| Prompt |
Copy the text of all the entries below, renaming "Cardenal" to "Cardinal" and changing nothing else. Leave out the pictures.

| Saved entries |
#####

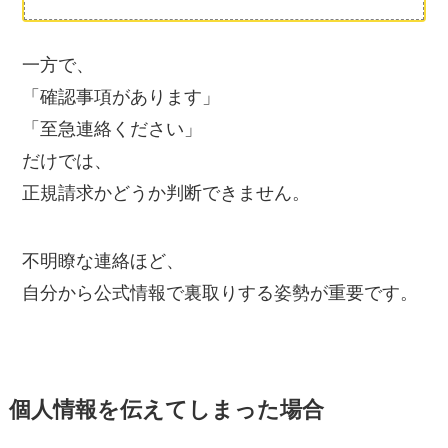
一方で、
「確認事項があります」
「至急連絡ください」
だけでは、
正規請求かどうか判断できません。
不明瞭な連絡ほど、
自分から公式情報で裏取りする姿勢が重要です。
個人情報を伝えてしまった場合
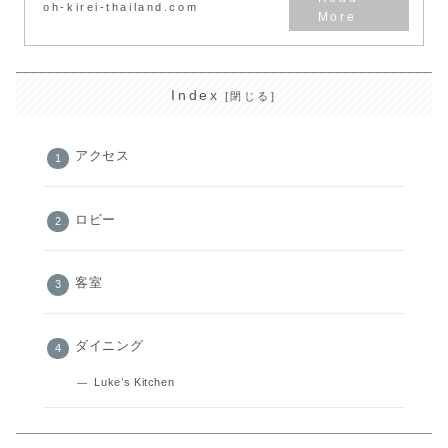
oh-kirei-thailand.com
:
Index
【タ
イ
アクセス
国
外
旅
ロビー
行】
Kimpton
Margot
客室
Sydney
宿
ダイニング
泊
記
Luke’s Kitchen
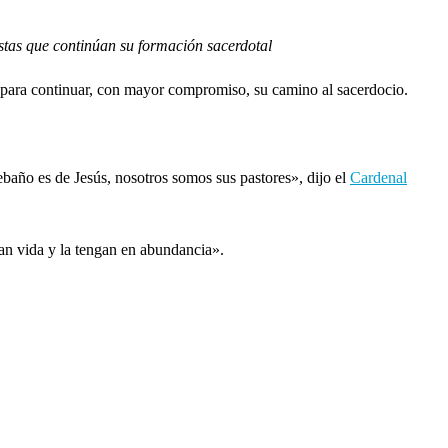
stas que continúan su formación sacerdotal
s para continuar, con mayor compromiso, su camino al sacerdocio.
ebaño es de Jesús, nosotros somos sus pastores», dijo el
Cardenal
gan vida y la tengan en abundancia».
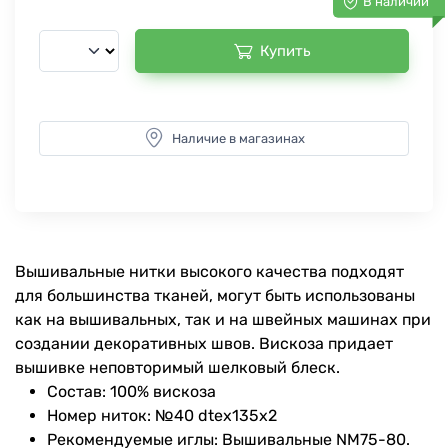
В наличии
Купить
Наличие в магазинах
Вышивальные нитки высокого качества подходят
для большинства тканей, могут быть использованы
как на вышивальных, так и на швейных машинах при
создании декоративных швов. Вискоза придает
вышивке неповторимый шелковый блеск.
Состав: 100% вискоза
Номер ниток: №40 dtex135x2
Рекомендуемые иглы: Вышивальные NM75-80.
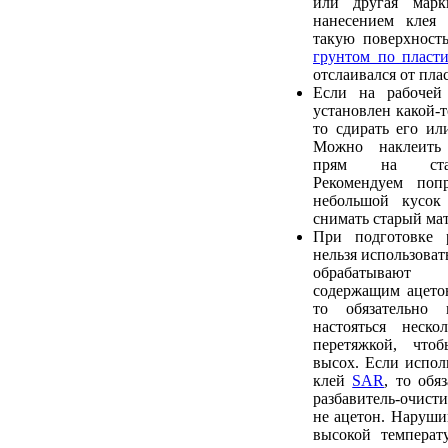
или другая марк
нанесением клея 
такую поверхност
грунтом по пласти
отслаивался от пла
Если на рабочей
установлен какой-т
то сдирать его ил
Можно наклеить
прям на стар
Рекомендуем попр
небольшой кусок
снимать старый мат
При подготовке 
нельзя использовать
обрабатывают 
содержащим ацетон
то обязательно
настояться неско
перетяжкой, что
высох. Если исполь
клей
SAR
, то обя
разбавитель-очис
не ацетон. Наруши
высокой температ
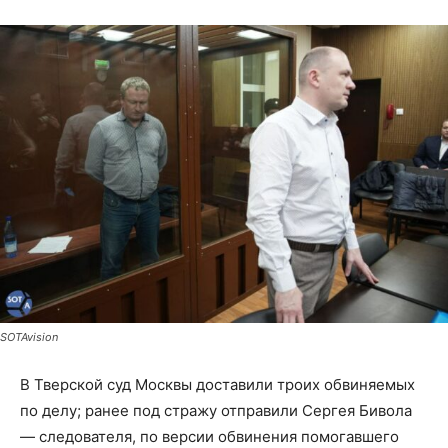
SOTAvision
В Тверской суд Москвы доставили троих обвиняемых
по делу; ранее под стражу отправили Сергея Бивола
— следователя, по версии обвинения помогавшего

#####

| Task response |
一方で、
「確認事項があります」
「至急連絡ください」
だけでは、
正規請求かどうか判断できません。
不明瞭な連絡ほど、
自分から公式情報で裏取りする姿勢が重要です。
個人情報を伝えてしまった場合
oh-kirei-thailand.com
:
Index
【タ
イ
アクセス
国
外
旅
ロビー
行】
Kimpton
Margot
客室
Sydney
宿
ダイニング
泊
記
Luke’s Kitchen
stas que continúan su formación sacerdotal
s para continuar, con mayor compromiso, su camino al sacerdocio.
ebaño es de Jesús, nosotros somos sus pastores», dijo el
Cardinal
gan vida y la tengan en abundancia».
В наличии
Купить
Наличие в магазинах
Вышивальные нитки высокого качества подходят
для большинства тканей, могут быть использованы
как на вышивальных, так и на швейных машинах при
создании декоративных швов. Вискоза придает
вышивке неповторимый шелковый блеск.
Состав: 100% вискоза
Номер ниток: №40 dtex135x2
Рекомендуемые иглы: Вышивальные NM75-80.
или другая марк
нанесением клея 
такую поверхност
грунтом по пласти
отслаивался от пла
Если на рабочей
установлен какой-т
то сдирать его ил
Можно наклеить
прям на стар
Рекомендуем попр
небольшой кусок
снимать старый мат
При подготовке 
нельзя использовать
обрабатывают 
содержащим ацетон
то обязательно
настояться неско
перетяжкой, что
высох. Если исполь
клей
SAR
, то обя
разбавитель-очис
не ацетон. Наруши
высокой температ
SOTAvision
В Тверской суд Москвы доставили троих обвиняемых
по делу; ранее под стражу отправили Сергея Бивола
— следователя, по версии обвинения помогавшего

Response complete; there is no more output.